5. Ein Vertrag mit Schutzwirkungen zugunsten des Klägers muss als Anspruchsgrundlage schon deshalb ausscheiden, weil dieses Rechtsinstitut dazu dient, Schutz und Sorgfaltspflichten aus einem Vertragsverhältnis über die Vertragspartner hinaus auf Dritte zu erstrecken, wenn diese erkennbar durch die Vertragserfüllung erhöht gefährdet werden und der Interessensphäre eines Vertragspartners angehören. Erfasst sind somit Dritte, deren Kontakt mit der vertraglichen Hauptleistung beim Vertragsabschluss vorhersehbar war und die der Vertragspartner entweder erkennbar durch Zuwendung der Hauptleistung begünstigte oder an denen er ein sichtbares eigenes Interesse hat, oder denen er selbst offensichtlich rechtlich zur Fürsorge verpflichtet ist (s nur Karner in KBB ABGB 4 , § 1295 Rz 19 mwN).

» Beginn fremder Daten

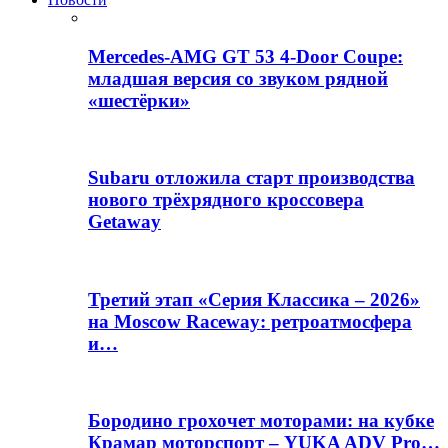
Mercedes-AMG GT 53 4-Door Coupe:
младшая версия со звуком рядной
«шестёрки»
Subaru отложила старт производства
нового трёхрядного кроссовера
Getaway
Третий этап «Серия Классика – 2026»
на Moscow Raceway: ретроатмосфера
и…
Бородино грохочет моторами: на кубке
Крамар моторспорт – YUKA ADV Pro…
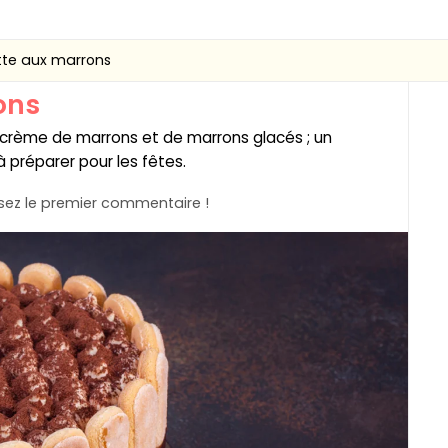
tte aux marrons
ons
e crème de marrons et de marrons glacés ; un
 à préparer pour les fêtes.
ez le premier commentaire !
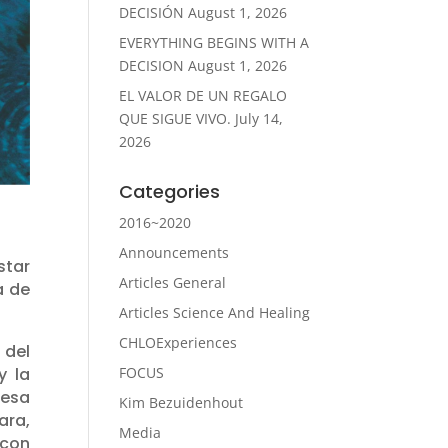
DECISIÓN
August 1, 2026
EVERYTHING BEGINS WITH A
DECISION
August 1, 2026
EL VALOR DE UN REGALO
QUE SIGUE VIVO.
July 14,
2026
Categories
2016~2020
Announcements
star
Articles General
a de
Articles Science And Healing
CHLOExperiences
 del
FOCUS
y la
 esa
Kim Bezuidenhout
ara,
Media
 con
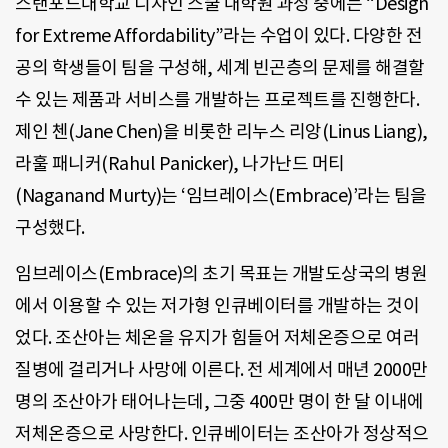
스탠포드대학교 디자인 스쿨 대학원 과정 중에는 “Design
for Extreme Affordability”라는 수업이 있다. 다양한 전
공의 학생들이 팀을 구성해, 세계 빈곤층의 문제를 해결할
수 있는 제품과 서비스를 개발하는 프로젝트를 진행한다.
제인 첸(Jane Chen)을 비롯한 리누스 리앙(Linus Liang),
라훌 패니커(Rahul Panicker), 나가난드 머티
(Naganand Murty)는 ‘임브레이스(Embrace)’라는 팀을
구성했다.
임브레이스(Embrace)의 초기 목표는 개발도상국의 병원
에서 이용할 수 있는 저가형 인큐베이터를 개발하는 것이
었다. 조산아는 체온을 유지가 힘들어 저체온증으로 여러
질병에 걸리거나 사망에 이른다. 전 세계에서 매년 2000만
명의 조산아가 태어나는데, 그중 400만 명이 한 달 이내에
저체온증으로 사망한다. 인큐베이터는 조산아가 정상적으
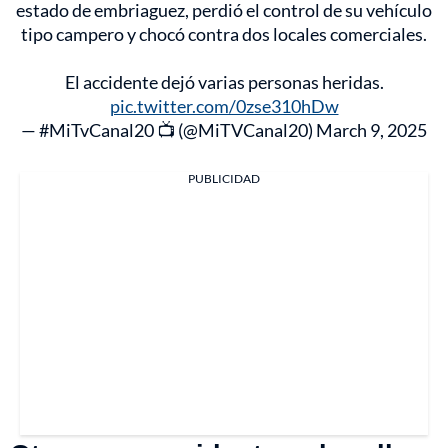
estado de embriaguez, perdió el control de su vehículo
tipo campero y chocó contra dos locales comerciales.
El accidente dejó varias personas heridas.
pic.twitter.com/0zse310hDw
— #MiTvCanal20 📺 (@MiTVCanal20)
March 9, 2025
PUBLICIDAD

Nach den Feststellungen sollte der Kläger aber weder durch die Zuwendung der Entschädigung begünstigt werden noch bestand ein entsprechendes Eigeninteresse oder eine Fürsorgepflicht der Beklagten gegenüber dem Kläger. Sollte der Kläger den Klagsbetrag auf einen ihm entstandenen Vermögensschaden stützen wollen, so ist zu bedenken, dass sich die Schutzwirkung eines Vertrags nur dann auch auf Vermögensschäden Dritter bezieht, wenn die Hauptleistung gerade dem Dritten zukommen soll (RIS Justiz RS0026552 [T2]). Wie dargelegt, sollte die Nebenentschädigung aber nicht dem Kläger zufließen.
Die Entscheidung des Berufungsgerichts ist danach nicht weiter korrekturbedürftig.
6. Mangels einer Rechtsfrage von der Qualität des § 502 Abs 1 ZPO ist die Revision daher zurückzuweisen.
Die Kostenentscheidung gründet sich auf die §§ 41, 50 ZPO.